Тролли в городе | страница 60



Она:

Конечно, это была глупая идея – забросать весь двор бумажными самолетиками, но я ничего не могла с собой поделать. То, что происходило в тот вечер со мной, было настолько больше меня – меня как личности, как Татьяны Ивановны Такой-то, – что я ощущала непреодолимую потребность в саморасширении. Мне просто необходимо было расшириться на целый двор, на целую вселенную. Чтобы везде наличествовали какие-нибудь фрагменты Великой Меня.

Эдуард был, конечно, прав: никогда прежде я не чувствовала ничего подобного. Первая любовь! Ха!

Я поела и немного успокоилась. Радость перестала хлестать фонтанами, она наконец угомонилась и улеглась, свернувшись в клубок. Ее присутствие согревало и щекотало. Я вспомнила вдруг, что нечто подобное происходило в детстве, перед Новым годом и днем рождения. После четырнадцати эта радость внезапно меня предала. Она просто не пришла. День, которого я ожидала целый год, приближался, а щекотания в груди не наступало. Свое четырнадцатилетие я проплакала, начав с утра, а в пятнадцать уже твердо знала: предательство неизбежно, плачь не плачь. С шестнадцати я не отмечаю дней рождения, а с двадцати – и Новых годов.

Все, что я испытывала теперь в эти праздничные для всех дни, было тихим злорадством.

И вдруг то, что бросило меня так подло и внезапно, вернулось. Я ухватилась за это чувство с жадностью, как за друга после долгой-предолгой разлуки. Засыпая, я думала блаженно: «Завтра…»

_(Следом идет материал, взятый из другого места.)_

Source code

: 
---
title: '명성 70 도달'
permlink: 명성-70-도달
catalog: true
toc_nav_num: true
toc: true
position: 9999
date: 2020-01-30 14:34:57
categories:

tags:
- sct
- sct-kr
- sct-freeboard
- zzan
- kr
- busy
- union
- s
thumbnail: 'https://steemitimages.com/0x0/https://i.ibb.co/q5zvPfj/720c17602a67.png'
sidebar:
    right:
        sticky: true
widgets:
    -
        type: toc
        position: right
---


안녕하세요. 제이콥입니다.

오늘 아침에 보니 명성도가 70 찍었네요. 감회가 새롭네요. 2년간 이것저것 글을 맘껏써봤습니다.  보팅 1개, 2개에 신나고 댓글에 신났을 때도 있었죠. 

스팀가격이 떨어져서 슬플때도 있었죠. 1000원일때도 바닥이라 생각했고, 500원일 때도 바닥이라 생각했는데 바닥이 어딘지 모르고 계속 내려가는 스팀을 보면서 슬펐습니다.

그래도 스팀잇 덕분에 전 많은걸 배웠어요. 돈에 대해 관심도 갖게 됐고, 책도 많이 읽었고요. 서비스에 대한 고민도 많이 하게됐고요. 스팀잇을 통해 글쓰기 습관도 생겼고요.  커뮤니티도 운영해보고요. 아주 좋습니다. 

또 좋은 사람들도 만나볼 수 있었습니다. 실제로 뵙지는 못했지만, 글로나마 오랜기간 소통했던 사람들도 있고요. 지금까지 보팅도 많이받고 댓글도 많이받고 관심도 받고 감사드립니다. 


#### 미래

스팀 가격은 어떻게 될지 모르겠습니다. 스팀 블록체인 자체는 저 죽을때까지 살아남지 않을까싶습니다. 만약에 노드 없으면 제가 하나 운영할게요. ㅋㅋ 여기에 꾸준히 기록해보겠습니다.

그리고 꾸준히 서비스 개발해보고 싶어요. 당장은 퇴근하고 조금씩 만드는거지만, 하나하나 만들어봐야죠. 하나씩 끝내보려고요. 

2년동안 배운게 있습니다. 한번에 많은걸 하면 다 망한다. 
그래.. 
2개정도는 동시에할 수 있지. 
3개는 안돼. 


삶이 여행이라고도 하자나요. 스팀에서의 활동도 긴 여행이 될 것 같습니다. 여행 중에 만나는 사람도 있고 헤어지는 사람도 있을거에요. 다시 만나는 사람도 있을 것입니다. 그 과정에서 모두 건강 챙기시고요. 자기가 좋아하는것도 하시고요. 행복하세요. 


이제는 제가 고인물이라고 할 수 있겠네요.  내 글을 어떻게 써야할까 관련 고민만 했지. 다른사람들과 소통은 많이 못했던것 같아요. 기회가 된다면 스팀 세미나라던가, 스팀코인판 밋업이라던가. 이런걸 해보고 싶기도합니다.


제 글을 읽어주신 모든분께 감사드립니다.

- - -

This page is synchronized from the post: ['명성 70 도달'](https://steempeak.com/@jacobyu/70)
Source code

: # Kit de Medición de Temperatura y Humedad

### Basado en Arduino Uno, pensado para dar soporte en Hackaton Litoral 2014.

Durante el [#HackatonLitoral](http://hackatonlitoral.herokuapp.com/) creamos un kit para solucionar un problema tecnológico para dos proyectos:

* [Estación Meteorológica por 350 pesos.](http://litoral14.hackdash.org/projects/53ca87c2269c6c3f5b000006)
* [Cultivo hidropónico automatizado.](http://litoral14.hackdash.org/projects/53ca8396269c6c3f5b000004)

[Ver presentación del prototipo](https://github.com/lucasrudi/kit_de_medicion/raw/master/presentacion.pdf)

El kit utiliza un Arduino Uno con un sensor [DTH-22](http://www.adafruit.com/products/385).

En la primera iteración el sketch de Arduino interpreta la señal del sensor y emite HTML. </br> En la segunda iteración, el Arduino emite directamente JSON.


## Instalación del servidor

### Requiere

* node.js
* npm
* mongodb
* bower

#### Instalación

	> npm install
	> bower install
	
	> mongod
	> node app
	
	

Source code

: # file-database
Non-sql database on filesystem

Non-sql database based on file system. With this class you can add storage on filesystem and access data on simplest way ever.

А что, собственно, завтра?

При пробуждении я открыла глаза, все еще погруженная в радость, а потом пошевелилась в постели, и наступил новый день. Самый обычный. Зубная щетка и все такое. И человек с невероятным именем Эдуард и родимым пятном в форме поцелуя на щеке исчез из моей жизни.

Он:

Когда вам скажут, что все люди одинаковы, – не верьте. В детстве я видел драку двух Гитлеров, и это зрелище поразило меня до глубины души.

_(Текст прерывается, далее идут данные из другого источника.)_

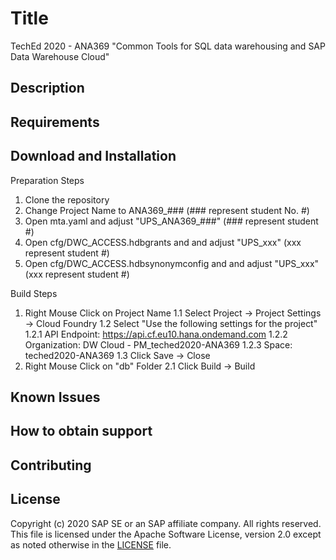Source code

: # Title
TechEd 2020 - ANA369 "Common Tools for SQL data warehousing and SAP Data Warehouse Cloud"
## Description

## Requirements

## Download and Installation
Preparation Steps
1. Clone the repository
2. Change Project Name to ANA369_### (### represent student No. #)
3. Open mta.yaml and adjust "UPS_ANA369_###" (### represent student #)
4. Open cfg/DWC_ACCESS.hdbgrants and and adjust "UPS_xxx" (xxx represent student #)
5. Open cfg/DWC_ACCESS.hdbsynonymconfig and and adjust "UPS_xxx" (xxx represent student #)

Build Steps
1. Right Mouse Click on Project Name
1.1 Select Project -> Project Settings -> Cloud Foundry
1.2 Select "Use the following settings for the project"
1.2.1 API Endpoint: https://api.cf.eu10.hana.ondemand.com 
1.2.2 Organization: DW Cloud - PM_teched2020-ANA369
1.2.3 Space: teched2020-ANA369
1.3 Click Save -> Close
2. Right Mouse Click on "db" Folder
2.1 Click Build -> Build


## Known Issues

## How to obtain support

## Contributing

## License
Copyright (c) 2020 SAP SE or an SAP affiliate company. All rights reserved. This file is licensed under the Apache Software License, version 2.0 except as noted otherwise in the [LICENSE](LICENSE) file.
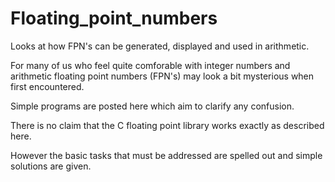 # Floating_point_numbers

Looks at how FPN's can be generated, displayed and used in arithmetic.

For many of us who feel quite comforable with integer numbers and arithmetic floating point numbers (FPN's) may look a bit mysterious when first encountered.

Simple programs are posted here which aim to clarify any confusion.

There is no claim that the C floating point library works exactly as described here.

However the basic tasks that must be addressed are spelled out and simple solutions are given.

Происходило это на Невском.

Моя мама страстно любила Невский. Никто из моих знакомых не говорил о Невском так вдохновенно, как она; каждый раз у нее находились новые слова, новые краски. Это было как поэма, которую бард, по счастью, никогда не окончит.

Иногда ее неудержимо тянуло туда: просто побродить, помечтать о Пушкине, о загадочных кондитерских, где гусары в красном и сверкающем, с талией-рюмочкой, пили шампанское и говорили очаровательные непристойности.

Она частенько задумывалась об этом, призналась мне она как-то раз во время такого мечтательного разговора. Как звучали сии милые скабрезности на самом деле? Каким манером выговаривались слова? Во что превращал их французский прононс?